Sully, the main character of Let Them Stare (Storytide, May), coauthored by Julie Murphy and Queer Eye star Jonathan Van Ness, revels in muchness. When the gender-nonconforming teen’s big-city fashion internship falls through, temporarily thwarting their plans to escape their small town, they regroup with the help of, among others, the ghost of a 1950s “female impersonator” who’s haunting an expensive vintage handbag.
This is Murphy’s first time writing a gender-nonconforming character, and she says she learned a lot from working with Van Ness to develop Sully’s narrative.
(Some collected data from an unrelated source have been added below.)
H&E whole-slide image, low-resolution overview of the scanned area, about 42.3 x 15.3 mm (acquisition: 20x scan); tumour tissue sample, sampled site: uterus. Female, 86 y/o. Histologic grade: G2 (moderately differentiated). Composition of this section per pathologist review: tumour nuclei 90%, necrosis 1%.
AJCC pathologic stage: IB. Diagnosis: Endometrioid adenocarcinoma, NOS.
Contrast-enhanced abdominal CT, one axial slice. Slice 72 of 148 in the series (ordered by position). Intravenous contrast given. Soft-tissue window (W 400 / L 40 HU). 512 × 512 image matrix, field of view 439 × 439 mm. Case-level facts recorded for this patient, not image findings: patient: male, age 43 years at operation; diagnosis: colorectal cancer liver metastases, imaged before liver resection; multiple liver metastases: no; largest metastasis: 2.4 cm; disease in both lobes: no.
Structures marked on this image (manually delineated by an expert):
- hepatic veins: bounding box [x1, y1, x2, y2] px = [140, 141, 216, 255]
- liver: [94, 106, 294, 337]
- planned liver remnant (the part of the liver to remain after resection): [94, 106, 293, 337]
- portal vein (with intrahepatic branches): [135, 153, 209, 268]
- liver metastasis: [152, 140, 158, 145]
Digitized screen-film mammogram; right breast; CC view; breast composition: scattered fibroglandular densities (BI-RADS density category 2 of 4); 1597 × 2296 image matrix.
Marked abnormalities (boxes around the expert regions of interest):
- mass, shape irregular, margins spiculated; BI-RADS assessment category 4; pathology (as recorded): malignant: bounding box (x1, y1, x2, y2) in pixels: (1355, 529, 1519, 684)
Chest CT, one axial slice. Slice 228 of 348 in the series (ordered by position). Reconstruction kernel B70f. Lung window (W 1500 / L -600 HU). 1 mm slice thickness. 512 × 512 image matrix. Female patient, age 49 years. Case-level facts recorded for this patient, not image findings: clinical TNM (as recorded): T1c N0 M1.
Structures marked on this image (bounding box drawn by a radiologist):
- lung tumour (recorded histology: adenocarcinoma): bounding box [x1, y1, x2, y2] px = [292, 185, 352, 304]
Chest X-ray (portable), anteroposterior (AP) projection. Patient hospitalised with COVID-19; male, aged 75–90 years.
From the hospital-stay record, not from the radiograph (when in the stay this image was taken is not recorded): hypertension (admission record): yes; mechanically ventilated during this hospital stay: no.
Murphy’s inclusive book packaging company, Bittersweet Books, is behind Let Them Stare and Recommended Reading, as well as a middle grade novel she wrote with Maldonado, Camp Sylvania: Moon Madness.
Murphy and other authors PW spoke with say that representing fat and queer experiences goes beyond ticking a couple of boxes. “I’ve always found the most freedom in feeling like everyone else—that this thing I’m experiencing is specific to me, but at the same time it’s not at all,” Murphy explains. “I can live the life I want not in spite of the body I have, but with the body I have and the sexuality I have. Those things are what make me, and there’s also so much more.”
Samantha Puc is a fat, disabled, lesbian writer and editor whose work focuses primarily on LGBTQ+ and fat representation in pop culture.